■ PROBLEM
Where a line of the records contains the word "bold", show that line.
==============================
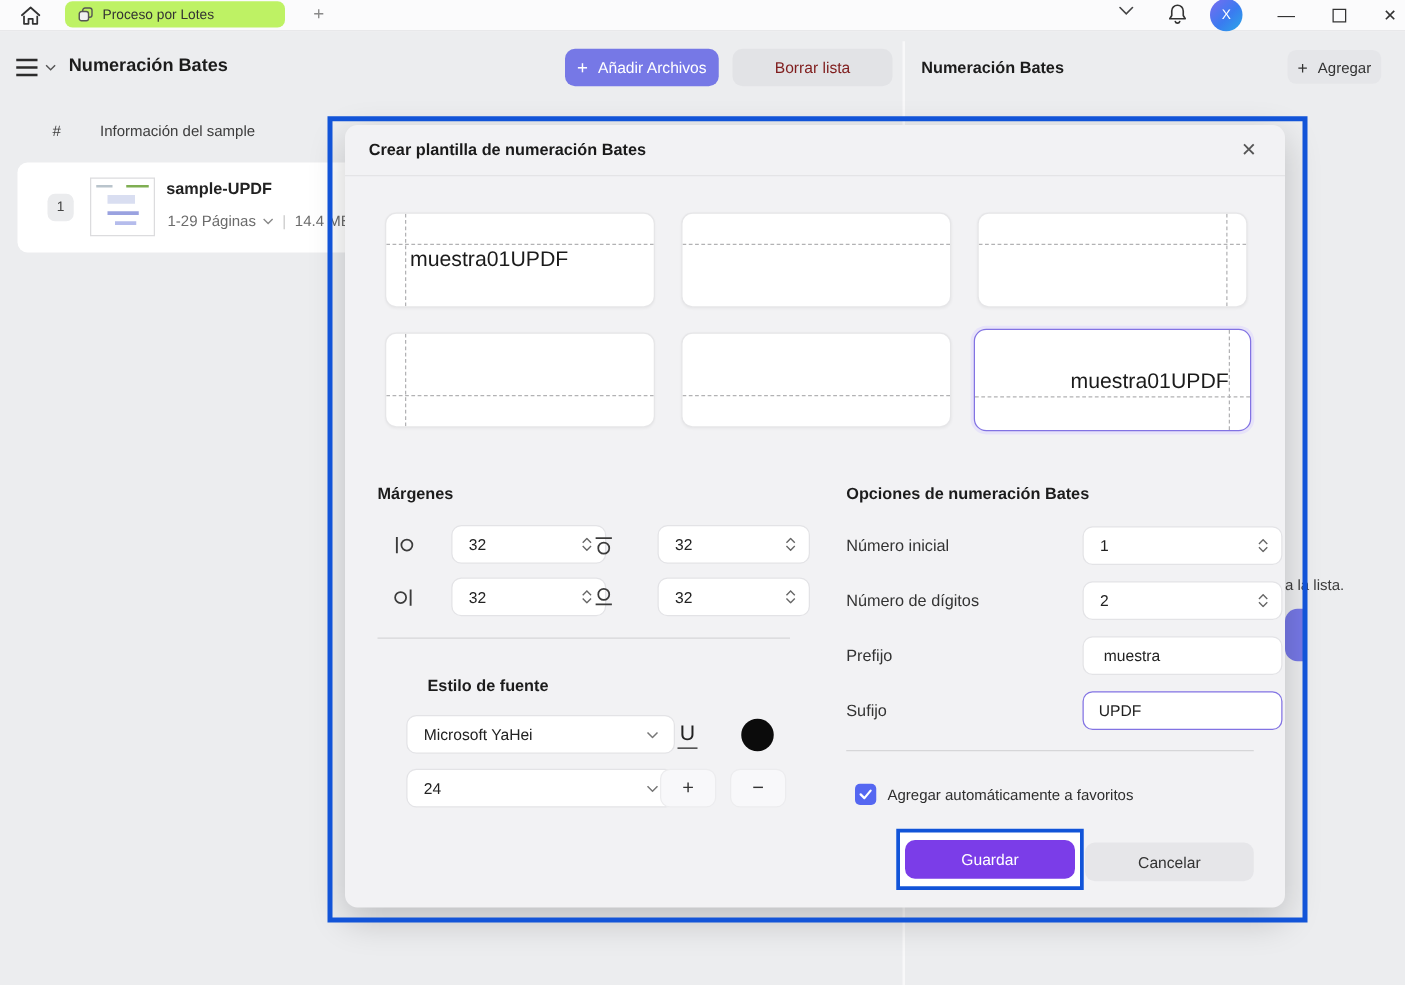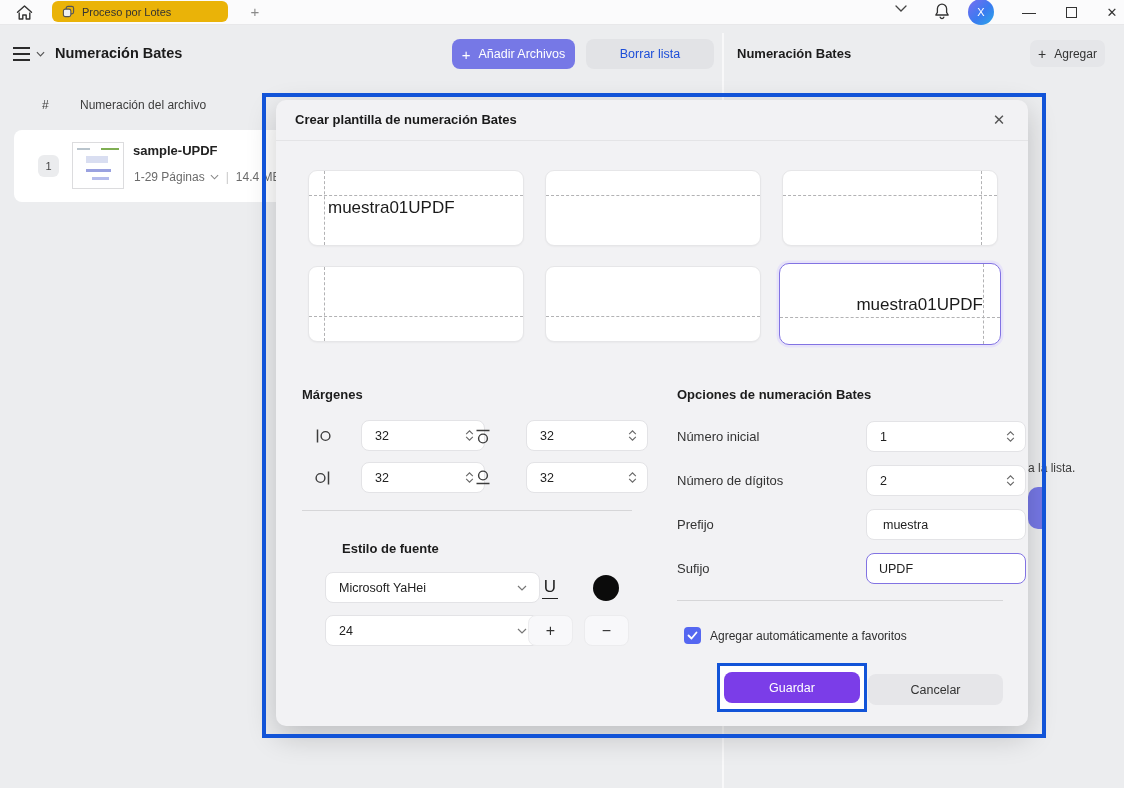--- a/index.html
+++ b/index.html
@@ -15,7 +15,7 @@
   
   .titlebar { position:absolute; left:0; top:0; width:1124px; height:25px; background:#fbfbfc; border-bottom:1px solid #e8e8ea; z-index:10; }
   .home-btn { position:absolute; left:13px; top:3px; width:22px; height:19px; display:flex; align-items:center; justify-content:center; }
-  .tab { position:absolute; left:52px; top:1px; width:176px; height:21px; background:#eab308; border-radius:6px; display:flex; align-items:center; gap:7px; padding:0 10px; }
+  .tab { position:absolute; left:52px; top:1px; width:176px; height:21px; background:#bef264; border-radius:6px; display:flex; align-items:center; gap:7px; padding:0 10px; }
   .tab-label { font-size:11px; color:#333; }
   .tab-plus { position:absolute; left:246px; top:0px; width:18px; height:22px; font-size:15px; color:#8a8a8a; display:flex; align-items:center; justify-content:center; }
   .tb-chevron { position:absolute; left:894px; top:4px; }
==============================
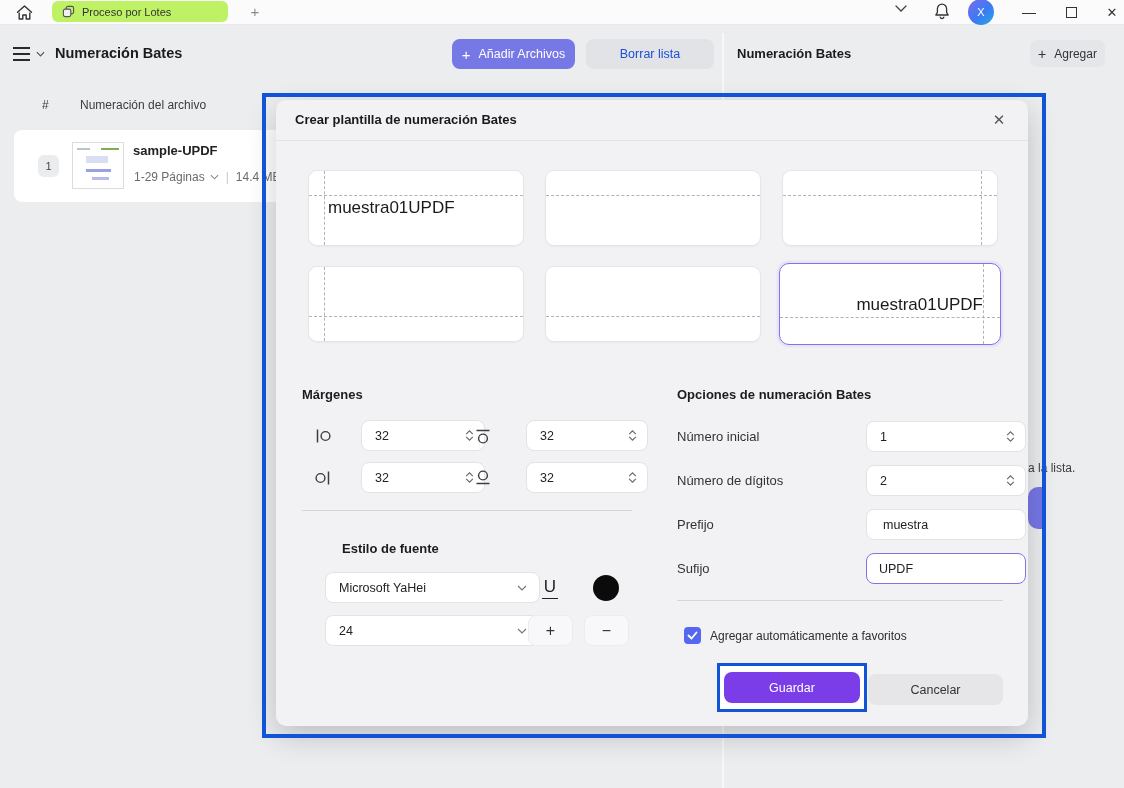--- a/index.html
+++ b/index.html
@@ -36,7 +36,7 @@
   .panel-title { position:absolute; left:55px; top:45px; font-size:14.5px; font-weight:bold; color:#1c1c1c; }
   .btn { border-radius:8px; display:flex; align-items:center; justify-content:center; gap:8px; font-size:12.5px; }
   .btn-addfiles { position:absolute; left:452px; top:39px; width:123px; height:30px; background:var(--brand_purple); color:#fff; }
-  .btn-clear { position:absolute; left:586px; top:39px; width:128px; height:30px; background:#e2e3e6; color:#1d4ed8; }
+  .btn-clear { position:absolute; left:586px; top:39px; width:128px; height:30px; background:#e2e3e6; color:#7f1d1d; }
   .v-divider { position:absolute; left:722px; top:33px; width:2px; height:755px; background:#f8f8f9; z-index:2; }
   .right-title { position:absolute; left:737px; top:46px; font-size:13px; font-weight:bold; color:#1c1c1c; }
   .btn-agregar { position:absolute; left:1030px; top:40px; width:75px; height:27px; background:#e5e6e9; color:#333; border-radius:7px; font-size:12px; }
==============================
■ RESPONSE TO THIS EXERCISE
   .panel-title { position:absolute; left:55px; top:45px; font-size:14.5px; font-weight:bold; color:#1c1c1c; }
   .right-title { position:absolute; left:737px; top:46px; font-size:13px; font-weight:bold; color:#1c1c1c; }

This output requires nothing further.